[Text transcribed from the pages]
● ● ●
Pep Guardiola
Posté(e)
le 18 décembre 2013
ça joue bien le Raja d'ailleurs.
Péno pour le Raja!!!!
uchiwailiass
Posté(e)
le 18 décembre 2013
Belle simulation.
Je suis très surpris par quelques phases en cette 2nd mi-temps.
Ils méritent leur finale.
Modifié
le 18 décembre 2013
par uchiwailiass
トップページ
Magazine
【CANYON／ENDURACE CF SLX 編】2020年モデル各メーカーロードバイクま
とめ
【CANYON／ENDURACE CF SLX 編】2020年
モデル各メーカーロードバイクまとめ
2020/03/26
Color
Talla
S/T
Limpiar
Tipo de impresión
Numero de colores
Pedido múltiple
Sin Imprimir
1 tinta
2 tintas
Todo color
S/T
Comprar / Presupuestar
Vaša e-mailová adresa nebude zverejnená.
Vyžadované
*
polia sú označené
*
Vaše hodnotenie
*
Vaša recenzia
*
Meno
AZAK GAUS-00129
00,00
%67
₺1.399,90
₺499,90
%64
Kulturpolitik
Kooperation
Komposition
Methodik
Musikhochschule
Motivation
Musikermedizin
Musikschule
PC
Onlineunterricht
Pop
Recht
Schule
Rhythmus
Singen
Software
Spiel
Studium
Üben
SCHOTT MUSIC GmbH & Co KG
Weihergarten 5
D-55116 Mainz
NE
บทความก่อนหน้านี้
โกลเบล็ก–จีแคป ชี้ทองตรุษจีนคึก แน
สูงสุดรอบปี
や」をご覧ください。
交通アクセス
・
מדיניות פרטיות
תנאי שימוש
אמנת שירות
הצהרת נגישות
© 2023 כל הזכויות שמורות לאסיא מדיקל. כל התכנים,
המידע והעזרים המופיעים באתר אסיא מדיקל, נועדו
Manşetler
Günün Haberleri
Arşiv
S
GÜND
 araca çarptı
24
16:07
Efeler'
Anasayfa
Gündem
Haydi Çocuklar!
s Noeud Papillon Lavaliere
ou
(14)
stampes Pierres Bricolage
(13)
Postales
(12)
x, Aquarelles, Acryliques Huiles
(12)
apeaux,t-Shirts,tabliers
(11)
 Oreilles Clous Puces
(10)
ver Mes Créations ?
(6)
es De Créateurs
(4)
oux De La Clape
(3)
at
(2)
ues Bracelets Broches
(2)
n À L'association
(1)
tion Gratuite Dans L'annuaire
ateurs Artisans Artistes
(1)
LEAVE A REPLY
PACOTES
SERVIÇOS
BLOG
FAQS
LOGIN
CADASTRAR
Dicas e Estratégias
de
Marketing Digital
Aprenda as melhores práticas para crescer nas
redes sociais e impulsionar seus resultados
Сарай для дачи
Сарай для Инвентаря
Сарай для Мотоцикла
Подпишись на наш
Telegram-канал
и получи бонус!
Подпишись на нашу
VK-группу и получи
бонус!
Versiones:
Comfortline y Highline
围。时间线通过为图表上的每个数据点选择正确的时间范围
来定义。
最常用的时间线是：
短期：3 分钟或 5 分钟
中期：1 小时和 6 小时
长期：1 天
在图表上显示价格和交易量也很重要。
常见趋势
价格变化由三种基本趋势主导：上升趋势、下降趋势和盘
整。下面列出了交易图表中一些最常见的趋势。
● ● ●
Work to complete » Format the lines from the start of the rows through the line containing "Kulturpolitik", both included, as a Markdown table with the columns Number and Text line. Give each line its own number, and leave out blank lines.

Written solution »
| Number | Text line |
|---|---|
| 1 | Pep Guardiola |
| 2 | Posté(e) |
| 3 | le 18 décembre 2013 |
| 4 | ça joue bien le Raja d'ailleurs. |
| 5 | Péno pour le Raja!!!! |
| 6 | uchiwailiass |
| 7 | Posté(e) |
| 8 | le 18 décembre 2013 |
| 9 | Belle simulation. |
| 10 | Je suis très surpris par quelques phases en cette 2nd mi-temps. |
| 11 | Ils méritent leur finale. |
| 12 | Modifié |
| 13 | le 18 décembre 2013 |
| 14 | par uchiwailiass |
| 15 | トップページ |
| 16 | Magazine |
| 17 | 【CANYON／ENDURACE CF SLX 編】2020年モデル各メーカーロードバイクま |
| 18 | とめ |
| 19 | 【CANYON／ENDURACE CF SLX 編】2020年 |
| 20 | モデル各メーカーロードバイクまとめ |
| 21 | 2020/03/26 |
| 22 | Color |
| 23 | Talla |
| 24 | S/T |
| 25 | Limpiar |
| 26 | Tipo de impresión |
| 27 | Numero de colores |
| 28 | Pedido múltiple |
| 29 | Sin Imprimir |
| 30 | 1 tinta |
| 31 | 2 tintas |
| 32 | Todo color |
| 33 | S/T |
| 34 | Comprar / Presupuestar |
| 35 | Vaša e-mailová adresa nebude zverejnená. |
| 36 | Vyžadované |
| 37 | * |
| 38 | polia sú označené |
| 39 | * |
| 40 | Vaše hodnotenie |
| 41 | * |
| 42 | Vaša recenzia |
| 43 | * |
| 44 | Meno |
| 45 | AZAK GAUS-00129 |
| 46 | 00,00 |
| 47 | %67 |
| 48 | ₺1.399,90 |
| 49 | ₺499,90 |
| 50 | %64 |
| 51 | Kulturpolitik |